I noticed that in the previous articles I often focused on theory, and less on practical tips explains Paul Haarman. This time I will try to change this a bit, so it’s more applicable for real-life projects with no clear solution yet, such as “How can we add lights? “. So if you think you already know how everything works, please are gentle and let me continue.
How to avoid pitfalls when creating your own IM? – Some things just cannot be said in words
It’s not easy to create your own IM. It is different than just adding some nice features in SDK and sending them with an update. There are many small details which should be taken into consideration first before even starting to implement new cool stuff or changing existing one. I will try to give you some tips based on how we work in our IM.
1) FOV (field of view)
Field of View, there is a common mistake among many games where the objects are not displayed when they are close to camera. This could be corrected by increasing the FOV value in Camera->Parameters, but why it happens? The reason for this bug is that most gamers are use to see much more area in FPS games compare to AR apps which typically don’t have any boundaries. Another problem with wider FOV is distortion-like objects appearing smaller than they should. That’s why big companies state 60 degrees as maximum values, so it looks “ok” which also lets them have bigger textures for polygons. We at IM avoid this problem with Culling which basically removes objects when they are too close to camera. It’s not perfect, but it’s enough for now until we can provide our users with better experience.
2) Frame rate
Frame Rate, the most important part of any app, where nobody wants to play low FPS games (30 is fine though) says Paul Haarman. For AR apps one thing that matters is latency, the lower the better! This affects mostly mobile devices because they are limiting by hardware! For Gear VR it will be nice if you could copy some ideas from Oculus’ Mobile SDK, but it looks like there is no information yet on how to do this (see their SDF). I hope Samsung guys will share their own solution soon that would be very helpful. For Cardboard, slower frame rate affects mostly rotation speed – it should be as smooth as possible so user can interact with surroundings smoothly.
3) Shadows and lighting
Lighting is the key to upgrade your scene from flat shaded polygons to a cool looking environment! In IM we use Real-time Lighting which works pretty well for now on most devices. Don’t try to calculate lighting every frame because this will reduce FPS. We have different plans about how to optimize it further in future releases but currently Real-time lighting gives us enough flexibility without any major slowdowns (again I hope this could change soon ).
4) Save/load world state
It’s a good idea to implement some kind of save/load state functionality which will be useful for users to continue playing where they left off. It’s even more important for B2B (Business To Business) apps, because it saves companies time and money if you could save the environment state without any user input!
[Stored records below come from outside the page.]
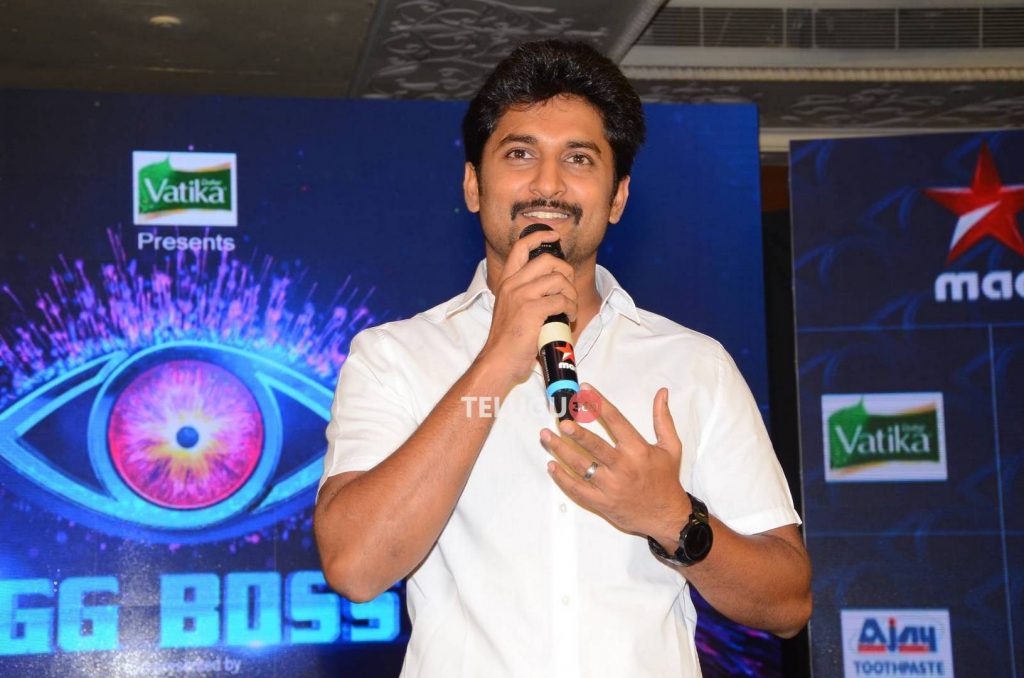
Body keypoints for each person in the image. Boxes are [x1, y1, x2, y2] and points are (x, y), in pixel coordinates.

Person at [314, 39, 812, 677]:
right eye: (520, 153)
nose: (547, 183)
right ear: (473, 185)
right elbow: (355, 567)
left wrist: (671, 518)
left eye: (579, 158)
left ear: (618, 197)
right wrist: (498, 358)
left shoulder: (694, 365)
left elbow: (788, 602)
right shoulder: (395, 357)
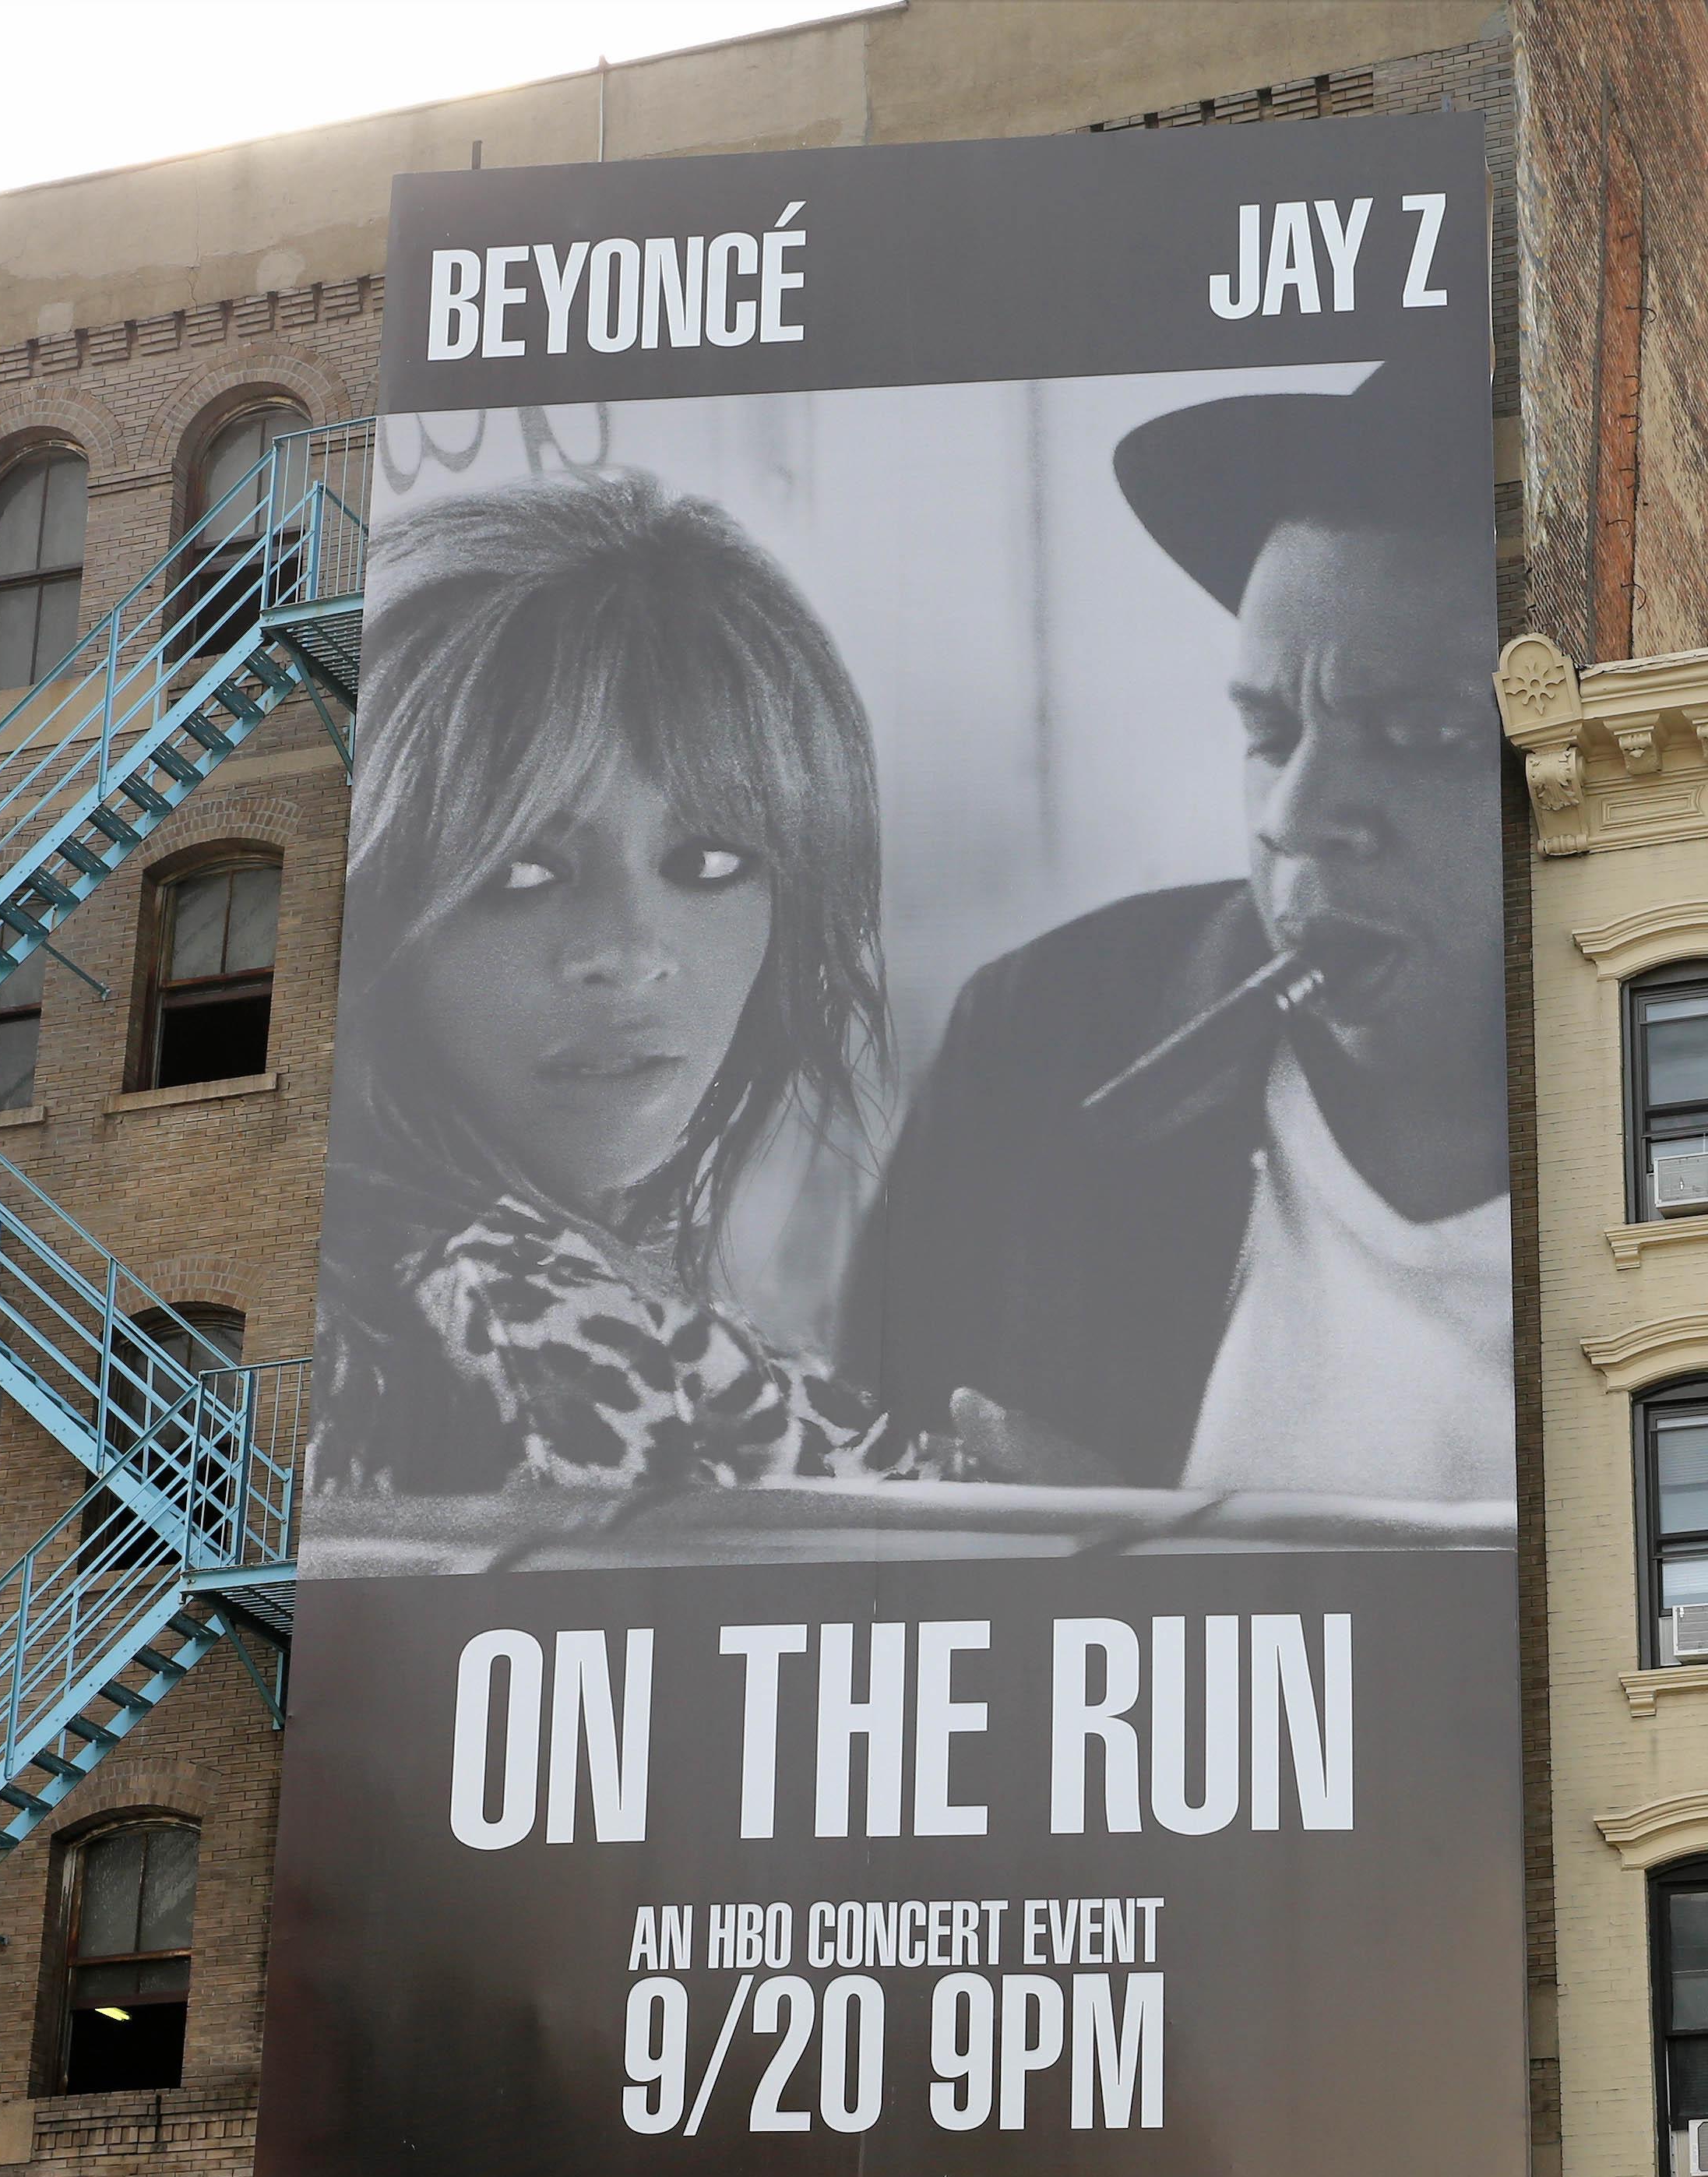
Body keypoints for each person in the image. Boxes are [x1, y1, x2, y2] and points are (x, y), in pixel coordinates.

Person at [845, 361, 1509, 1499]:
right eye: (1268, 731)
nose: (1293, 817)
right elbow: (850, 1531)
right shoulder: (1039, 1047)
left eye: (1420, 734)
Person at [315, 467, 945, 1498]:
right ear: (369, 906)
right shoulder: (522, 1303)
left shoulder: (435, 1297)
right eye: (524, 871)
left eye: (707, 864)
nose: (631, 950)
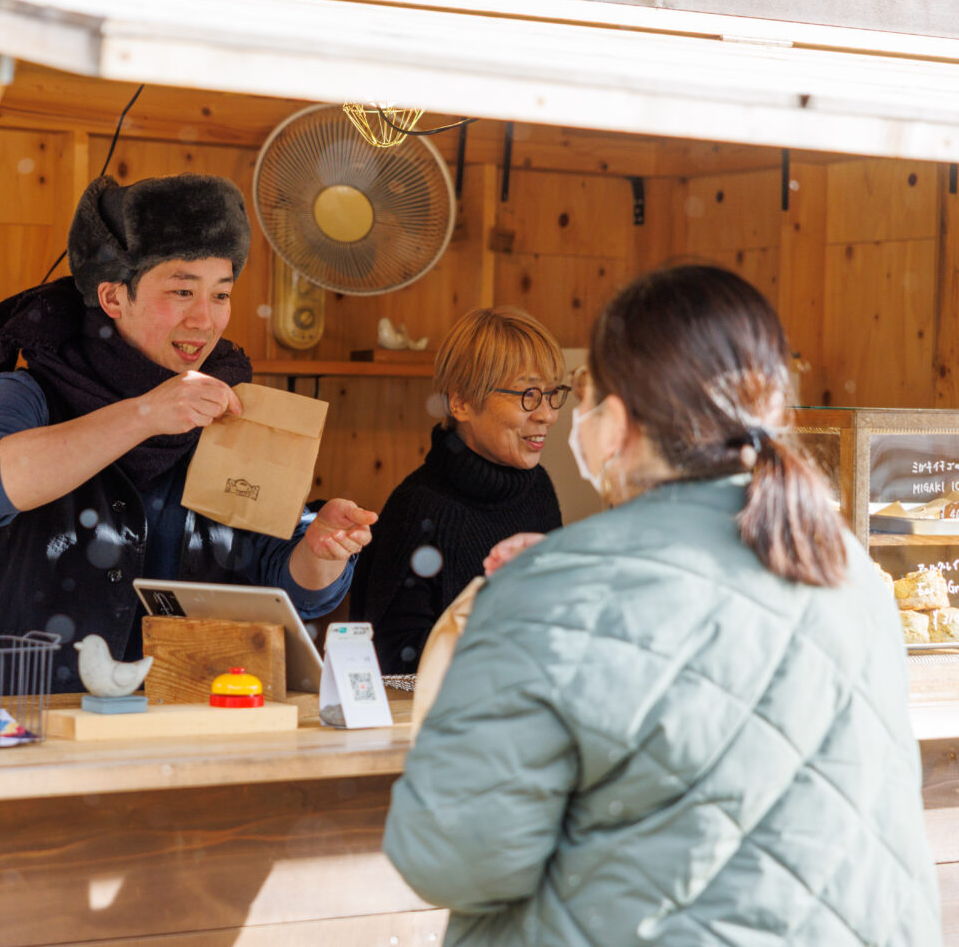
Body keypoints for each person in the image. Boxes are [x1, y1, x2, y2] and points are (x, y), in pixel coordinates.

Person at [383, 265, 939, 946]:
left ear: (611, 420)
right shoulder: (848, 569)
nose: (554, 414)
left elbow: (452, 858)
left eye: (569, 395)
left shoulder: (552, 586)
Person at [0, 173, 376, 693]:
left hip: (182, 716)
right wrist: (145, 414)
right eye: (181, 291)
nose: (205, 319)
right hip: (27, 721)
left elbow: (284, 585)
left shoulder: (231, 403)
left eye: (221, 295)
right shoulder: (34, 391)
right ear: (112, 298)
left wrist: (318, 551)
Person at [350, 306, 566, 673]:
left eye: (551, 393)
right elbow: (394, 669)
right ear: (461, 402)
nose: (547, 414)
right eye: (528, 394)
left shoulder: (537, 488)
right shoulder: (419, 509)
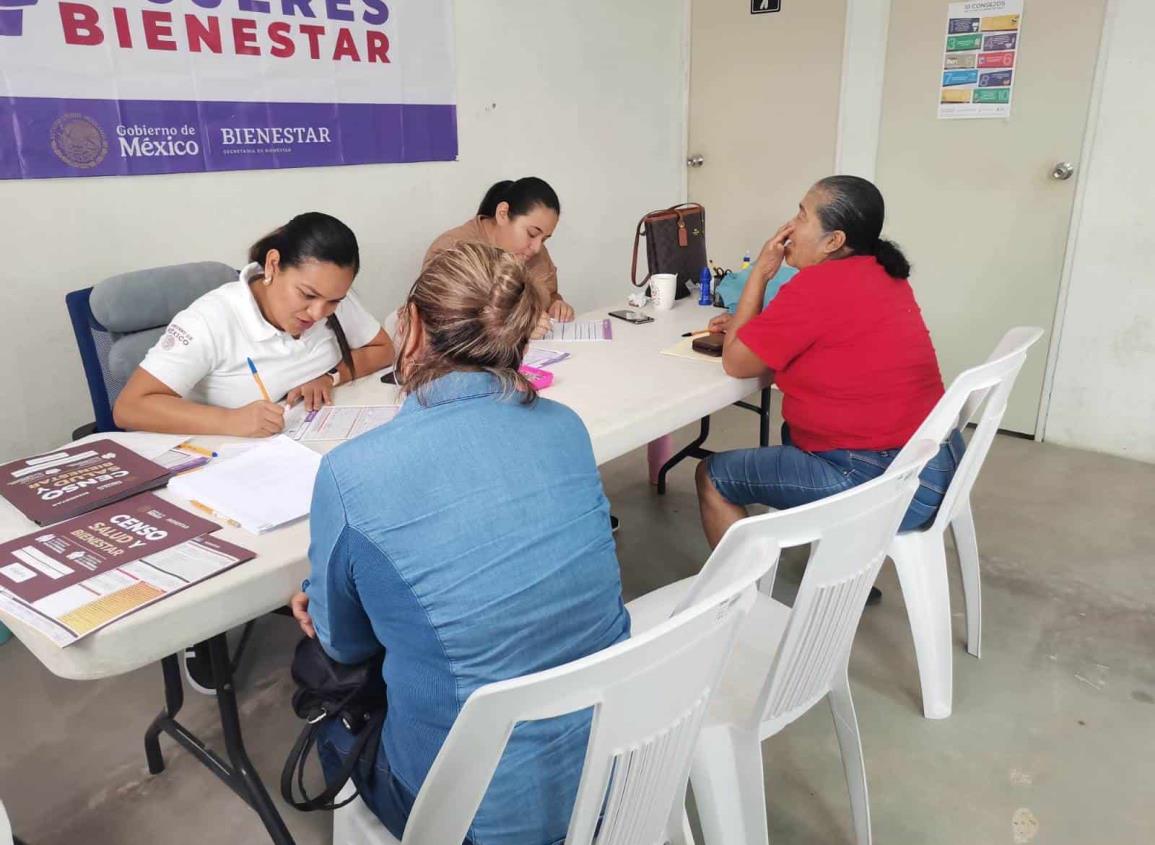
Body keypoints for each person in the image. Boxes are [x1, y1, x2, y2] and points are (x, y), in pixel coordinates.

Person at [291, 242, 630, 844]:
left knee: (320, 681)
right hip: (612, 764)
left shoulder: (352, 474)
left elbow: (345, 644)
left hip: (468, 814)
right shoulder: (566, 427)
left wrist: (322, 604)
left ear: (413, 327)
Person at [699, 176, 965, 586]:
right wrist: (747, 324)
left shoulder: (816, 287)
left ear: (833, 240)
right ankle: (843, 568)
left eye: (802, 215)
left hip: (884, 485)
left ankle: (743, 610)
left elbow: (736, 362)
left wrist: (760, 275)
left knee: (713, 476)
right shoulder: (882, 270)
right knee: (792, 432)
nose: (789, 225)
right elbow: (831, 340)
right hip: (934, 463)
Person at [114, 212, 394, 437]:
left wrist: (329, 377)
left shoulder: (333, 299)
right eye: (307, 295)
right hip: (227, 461)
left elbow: (383, 348)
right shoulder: (211, 319)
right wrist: (230, 421)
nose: (319, 312)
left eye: (333, 301)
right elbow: (130, 407)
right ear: (273, 265)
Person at [424, 177, 574, 339]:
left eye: (544, 239)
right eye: (532, 234)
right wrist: (517, 326)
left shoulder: (533, 252)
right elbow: (441, 324)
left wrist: (555, 305)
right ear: (502, 213)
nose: (537, 247)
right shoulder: (453, 249)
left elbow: (549, 294)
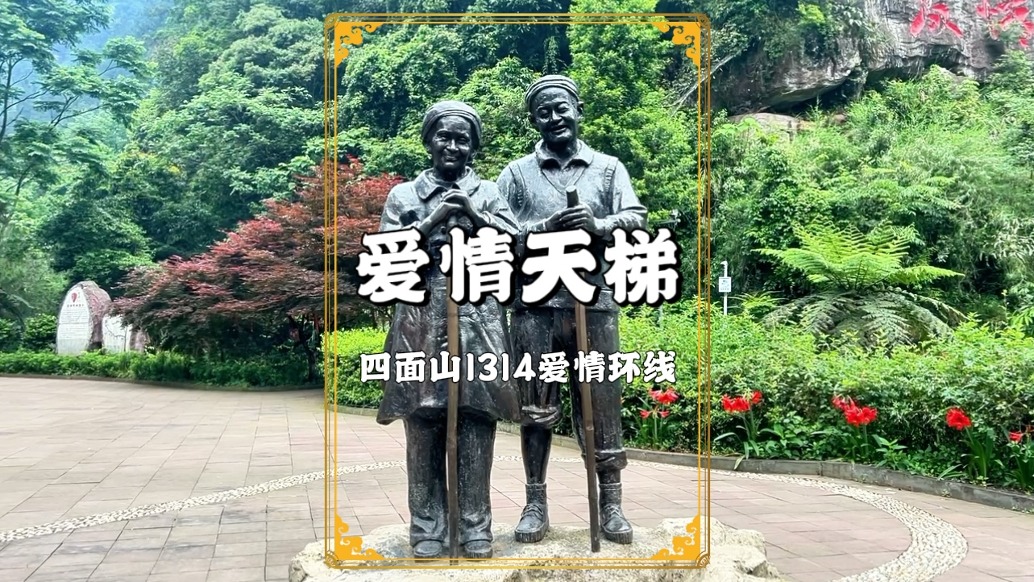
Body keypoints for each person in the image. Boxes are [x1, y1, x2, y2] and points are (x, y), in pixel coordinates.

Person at [496, 75, 647, 545]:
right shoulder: (517, 174)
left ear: (578, 110)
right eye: (543, 112)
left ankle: (611, 504)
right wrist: (541, 228)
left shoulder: (608, 169)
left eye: (561, 108)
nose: (554, 117)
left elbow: (637, 218)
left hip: (593, 304)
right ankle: (534, 502)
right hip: (535, 308)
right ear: (533, 121)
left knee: (602, 404)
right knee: (536, 407)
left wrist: (600, 224)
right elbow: (496, 231)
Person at [374, 100, 521, 560]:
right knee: (423, 418)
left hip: (478, 313)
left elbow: (518, 247)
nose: (453, 146)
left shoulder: (490, 192)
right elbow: (385, 253)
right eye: (444, 136)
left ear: (473, 146)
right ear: (429, 141)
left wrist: (476, 217)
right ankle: (427, 525)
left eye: (462, 139)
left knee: (477, 417)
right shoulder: (403, 195)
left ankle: (475, 524)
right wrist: (431, 221)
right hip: (420, 316)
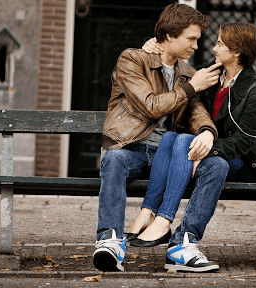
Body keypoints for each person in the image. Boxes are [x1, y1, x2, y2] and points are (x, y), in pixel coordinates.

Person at [126, 22, 256, 270]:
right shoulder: (211, 76)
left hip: (241, 161)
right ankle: (164, 227)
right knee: (173, 138)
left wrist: (208, 149)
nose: (214, 48)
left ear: (236, 51)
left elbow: (244, 141)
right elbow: (177, 90)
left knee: (211, 161)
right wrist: (152, 50)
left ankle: (175, 229)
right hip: (205, 154)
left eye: (219, 43)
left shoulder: (255, 90)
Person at [93, 3, 223, 273]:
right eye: (191, 39)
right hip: (133, 150)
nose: (196, 46)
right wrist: (191, 87)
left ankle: (183, 243)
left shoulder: (188, 74)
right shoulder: (132, 60)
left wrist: (208, 132)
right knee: (114, 159)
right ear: (169, 35)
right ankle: (111, 241)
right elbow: (149, 105)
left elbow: (198, 113)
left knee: (216, 166)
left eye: (198, 40)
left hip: (171, 155)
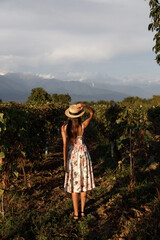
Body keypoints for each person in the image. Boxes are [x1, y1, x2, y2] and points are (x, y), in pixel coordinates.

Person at [61, 103, 95, 220]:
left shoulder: (64, 128)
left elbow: (65, 145)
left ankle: (76, 214)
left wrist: (65, 162)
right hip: (83, 156)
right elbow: (92, 113)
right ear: (79, 115)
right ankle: (83, 212)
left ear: (70, 116)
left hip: (73, 157)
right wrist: (85, 105)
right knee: (83, 184)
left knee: (75, 186)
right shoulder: (83, 125)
On mobile there are many options available like Saved Games or Google Play Services , but don’t forget about different OS versions and their fragmentation! For example on Android Lollipop you need to use save games (and maybe cloud), because GCM got deprecate! You can also use SQLite or similar solutions which provides flexible data storage schema says Paul Haarman.
5) Test, test, test!
It is always better to test your application before release day, so perform some tests on various devices – both HW and OS versions. You can use emulator or test devices which you already have – it’s not the final testing process but at least you could detect problems related to different HW before sending your app for publishing. There are plenty of tools available on Google Play Store, so just pick the one that fits your needs.
As you can see developing AR apps requires some different approach, but it is possible to do on any platform says Paul Haarman. You don’t have to stick with Google C++ NDK – if you are experience with other languages like Unity, go for it! I also suggest you spend more time testing your app before publishing, because this will avoid problems after launch. Also another suggestion that I can give you is that using Real-time Lighting gives us enough flexibility without any major slowdowns (I hope this could change soon) – so if your application requirements include dynamic lighting, use it!